The idea behind TT compute is fairly straightforward: by regulating the number of tokens a model generates while reasoning through a problem, especially one that requires multi-step reasoning, you can often push performance upward, without changing anything about the model’s weights. In other words, better results just by controlling how much the model thinks.
This is the core of the paper’s contribution. It explores how simple interventions at inference time can improve accuracy on difficult tasks, and it does so using a deliberately small and clean setup. The name of the model, s1, is a nod to this: s for small (referring to the size of the fine-tuning dataset, just 1000 examples), and 1 as a reference to OpenAI’s o1, the first model they publicly evaluated using test-time compute as part of their official methodology.
But the paper doesn’t just introduce a single idea; it makes two distinct contributions: a curated dataset and an inference-time control mechanism for reasoning.
A Dataset for Deep Reasoning
The authors begin by constructing a dataset of difficult questions across multiple domains: mathematics, biology, chemistry, physics, and more. To ensure the questions were genuinely hard, they ran them through two models, Qwen 32B and Qwen 7B, and then evaluated their answers using Claude 3.5. Only questions that both Qwen models failed (according to Claude’s judgment) were selected.
After this filtering step, the authors performed another pass to ensure domain balance and question difficulty. For each domain, they selected the examples that required the longest answer chain on the assumption that longer solutions correspond to more complex reasoning steps. This final dataset was used to fine-tune the Qwen 32B model via supervised fine-tuning (SFT), resulting in the s1 model.

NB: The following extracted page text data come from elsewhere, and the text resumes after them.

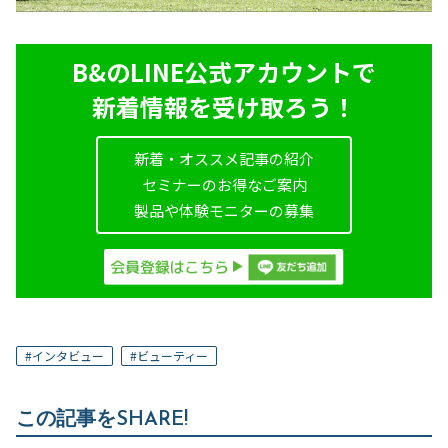
B&のLINE公式アカウントで
新着情報を受け取ろう！
新着・オススメ記事の紹介
セミナーのお得なご案内
製品や体験モニターの募集
#
インタビュー
#
ビューティー
この記事をSHARE!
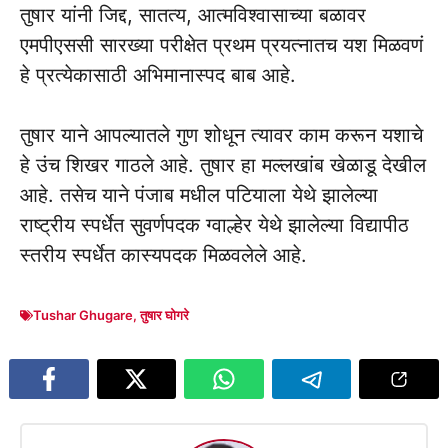
तुषार यांनी जिद्द, सातत्य, आत्मविश्वासाच्या बळावर
एमपीएससी सारख्या परीक्षेत प्रथम प्रयत्नातच यश मिळवणं
हे प्रत्येकासाठी अभिमानास्पद बाब आहे.
तुषार याने आपल्यातले गुण शोधून त्यावर काम करून यशाचे
हे उंच शिखर गाठले आहे. तुषार हा मल्लखांब खेळाडू देखील
आहे. तसेच याने पंजाब मधील पटियाला येथे झालेल्या
राष्ट्रीय स्पर्धेत सुवर्णपदक ग्वाल्हेर येथे झालेल्या विद्यापीठ
स्तरीय स्पर्धेत कास्यपदक मिळवलेले आहे.
Tushar Ghugare
,
तुषार घोगरे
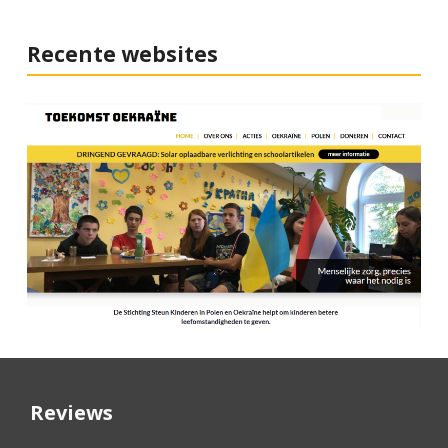
Recente websites
Reviews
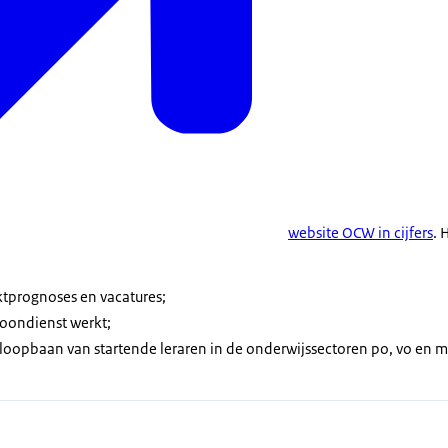
website OCW in cijfers
. 
ktprognoses en vacatures;
loondienst werkt;
 loopbaan van startende leraren in de onderwijssectoren po, vo en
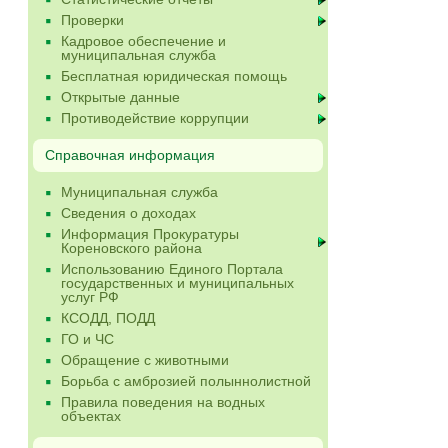
Проверки
Кадровое обеспечение и
муниципальная служба
Бесплатная юридическая помощь
Открытые данные
Противодействие коррупции
Справочная информация
Муниципальная служба
Сведения о доходах
Информация Прокуратуры
Кореновского района
Использованию Единого Портала
государственных и муниципальных
услуг РФ
КСОДД, ПОДД
ГО и ЧС
Обращение с животными
Борьба с амброзией полыннолистной
Правила поведения на водных
объектах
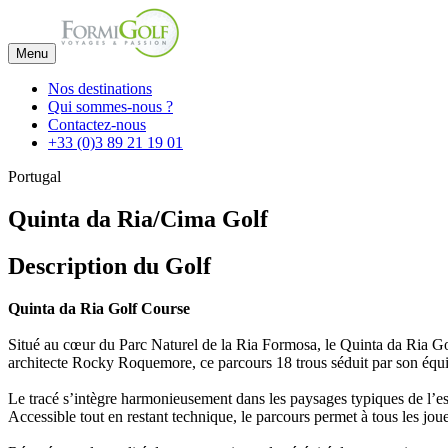
Menu
Nos destinations
Qui sommes-nous ?
Contactez-nous
+33 (0)3 89 21 19 01
Portugal
Quinta da Ria/Cima Golf
Description du Golf
Quinta da Ria Golf Course
Situé au cœur du Parc Naturel de la Ria Formosa, le Quinta da Ria Gol
architecte Rocky Roquemore, ce parcours 18 trous séduit par son équilib
Le tracé s’intègre harmonieusement dans les paysages typiques de l’est 
Accessible tout en restant technique, le parcours permet à tous les jo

Test-Time Compute as a Control Problem
The second and more novel contribution lies in how the authors handle inference. Instead of passively letting the model generate an answer, they inject control tokens that regulate the length and structure of its reasoning chain.
Two special tokens were introduced: "wait" and "end of thinking". These tokens effectively let the inference engine pause or cut the reasoning process:
If the model was about to output an answer too quickly, a "wait" token was injected to encourage it to continue thinking.
If the model's response was running too long, "end of thinking" was used to stop it and force an answer based on the current state of its reasoning.
This creates a form of “reasoning budget” management. The paper shows that encouraging the model to think longer usually leads to better performance but only up to a point. After about four "wait" insertions, the gains plateaued. Interestingly, shortening the model’s reasoning chain didn’t significantly degrade performance (at least within context window limits), suggesting that reasoning efficiency saturates fairly quickly.
What This All Tells Us
What’s remarkable is that the s1 model, trained on just 1,000 examples, achieved performance close to that of much larger models trained on far more data. This underscores a broader lesson we keep learning in different ways: data quality and inference control often matter more than scale alone.
And importantly, this paper reinforces the idea that test-time compute is not just a reporting detail, but it's a tool. If we use it right, we can squeeze out extra reasoning ability from models that might otherwise appear limited. For those of us thinking about how to scale reasoning safely, efficiently, and interpretably, the combination of data curation and test-time control seems like a promising direction.